West Nile virus is spread to humans by mosquitoes, which contract the virus from infected birds. Once the virus is in the human body, it begins to multiply rapidly.
“For an illness that can prove so deadly to some, the majority of people who get West Nile virus never even know they have it,” said OMRF President Stephen Prescott, M.D. “Only about 20 percent of those infected by the virus will develop West Nile fever, the more severe form of the virus. About 1 in 150 will develop a serious, life-threatening sickness.”
Symptoms of West Nile fever can mimic those of influenza—fever, body aches, headache and general fatigue. Other symptoms can include a rash on the torso and swollen lymph glands. The length of the illness can vary from just a few days to several weeks. Those with the more severe form often require hospitalization.
“West Nile is one of a few viruses that can cross the blood-brain barrier, which means it can affect the spinal cord and brain,” Prescott said. “When that happens, the fever is reclassified as a neuroinvasive disease and is sometimes called West Nile meningitis or encephalitis.”

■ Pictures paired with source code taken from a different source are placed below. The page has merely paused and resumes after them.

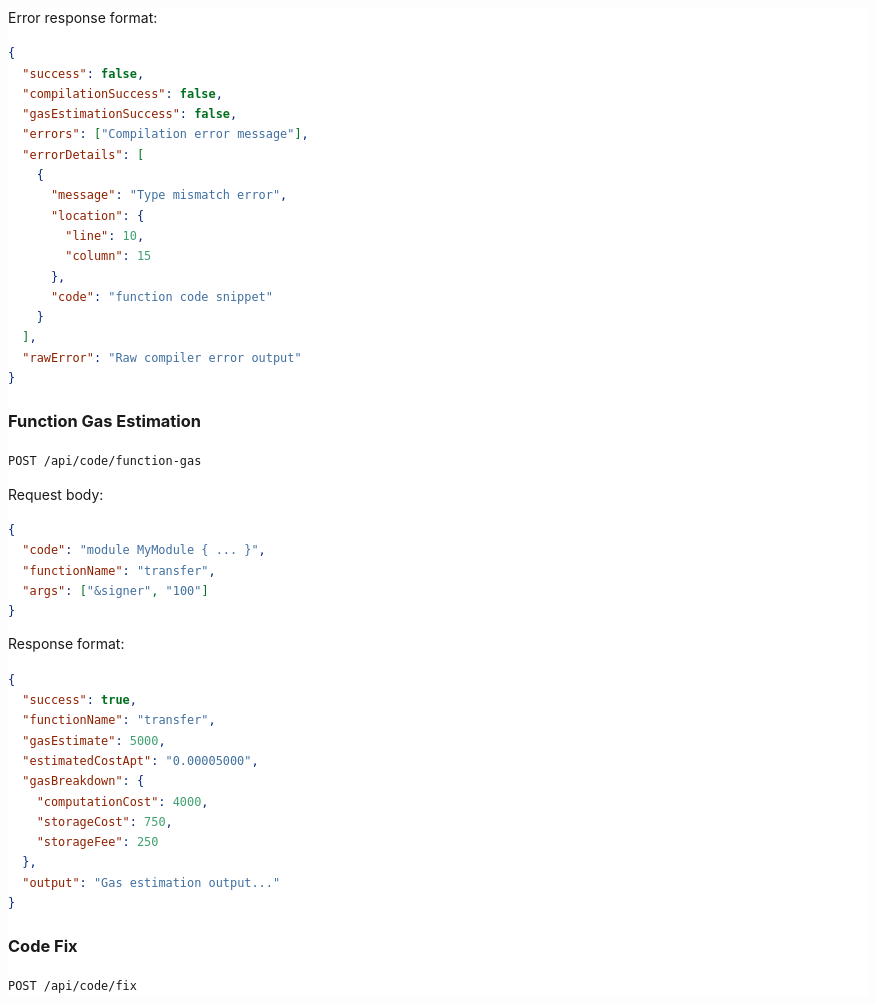 Error response format:
```json
{
  "success": false,
  "compilationSuccess": false,
  "gasEstimationSuccess": false,
  "errors": ["Compilation error message"],
  "errorDetails": [
    {
      "message": "Type mismatch error",
      "location": {
        "line": 10,
        "column": 15
      },
      "code": "function code snippet"
    }
  ],
  "rawError": "Raw compiler error output"
}
```

### Function Gas Estimation

`POST /api/code/function-gas`

Request body:
```json
{
  "code": "module MyModule { ... }",
  "functionName": "transfer",
  "args": ["&signer", "100"]
}
```

Response format:
```json
{
  "success": true,
  "functionName": "transfer",
  "gasEstimate": 5000,
  "estimatedCostApt": "0.00005000",
  "gasBreakdown": {
    "computationCost": 4000,
    "storageCost": 750,
    "storageFee": 250
  },
  "output": "Gas estimation output..."
}
```

### Code Fix

`POST /api/code/fix`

This more serious form of the disease can cause prolonged high fever, disorientation, a stiff neck, coma and even paralysis. Resulting inflammation in and around the brain and spinal cord can cause permanent neurological damage and, in some cases, death.
“Antibiotics don’t work against viruses, West Nile included,” Prescott said. “Doctors can treat the symptoms, but the virus has to run its course. It’s most dangerous for the very young and very old or people with compromised immune systems, including lupus patients.”

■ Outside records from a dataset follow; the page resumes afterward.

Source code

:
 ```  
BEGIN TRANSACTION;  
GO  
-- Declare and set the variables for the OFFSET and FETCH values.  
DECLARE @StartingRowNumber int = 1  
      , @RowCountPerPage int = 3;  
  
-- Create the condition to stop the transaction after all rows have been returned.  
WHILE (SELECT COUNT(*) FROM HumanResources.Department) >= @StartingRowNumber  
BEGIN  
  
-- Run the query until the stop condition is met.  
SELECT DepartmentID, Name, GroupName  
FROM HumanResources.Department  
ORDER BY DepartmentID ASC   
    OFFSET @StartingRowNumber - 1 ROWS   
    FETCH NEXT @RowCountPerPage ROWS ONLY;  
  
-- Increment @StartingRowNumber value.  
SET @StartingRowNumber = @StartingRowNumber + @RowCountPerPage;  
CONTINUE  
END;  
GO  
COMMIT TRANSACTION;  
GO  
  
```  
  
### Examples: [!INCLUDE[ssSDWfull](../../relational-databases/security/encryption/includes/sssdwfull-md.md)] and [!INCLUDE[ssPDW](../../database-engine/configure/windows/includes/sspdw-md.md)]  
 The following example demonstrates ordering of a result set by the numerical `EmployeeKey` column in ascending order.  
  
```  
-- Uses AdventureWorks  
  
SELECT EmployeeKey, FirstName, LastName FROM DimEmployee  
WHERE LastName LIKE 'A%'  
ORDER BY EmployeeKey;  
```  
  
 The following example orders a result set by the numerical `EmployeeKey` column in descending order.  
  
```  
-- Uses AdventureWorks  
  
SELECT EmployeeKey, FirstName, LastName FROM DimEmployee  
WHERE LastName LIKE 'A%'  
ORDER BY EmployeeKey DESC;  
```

While most people who contract West Nile virus won’t get sick, it’s still best not to get the virus at all, Prescott said. Mosquito repellent with DEET is safe and effective for most people. For those who prefer not to use chemicals, light-colored clothing that covers arms and legs can help protect from bites. Mosquitoes breed in standing water, so try to eliminate puddles and change pet water dishes daily. Use screens on doors and windows to keep the pests out of your house, and stay indoors in the late evening when mosquitoes are most active.
“Late summer and early fall are prime times for West Nile virus because the temperature is right for mosquitoes,” Prescott said. “While your overall risk of contracting the virus is low, if you take the right precautions, your odds can improve significantly.”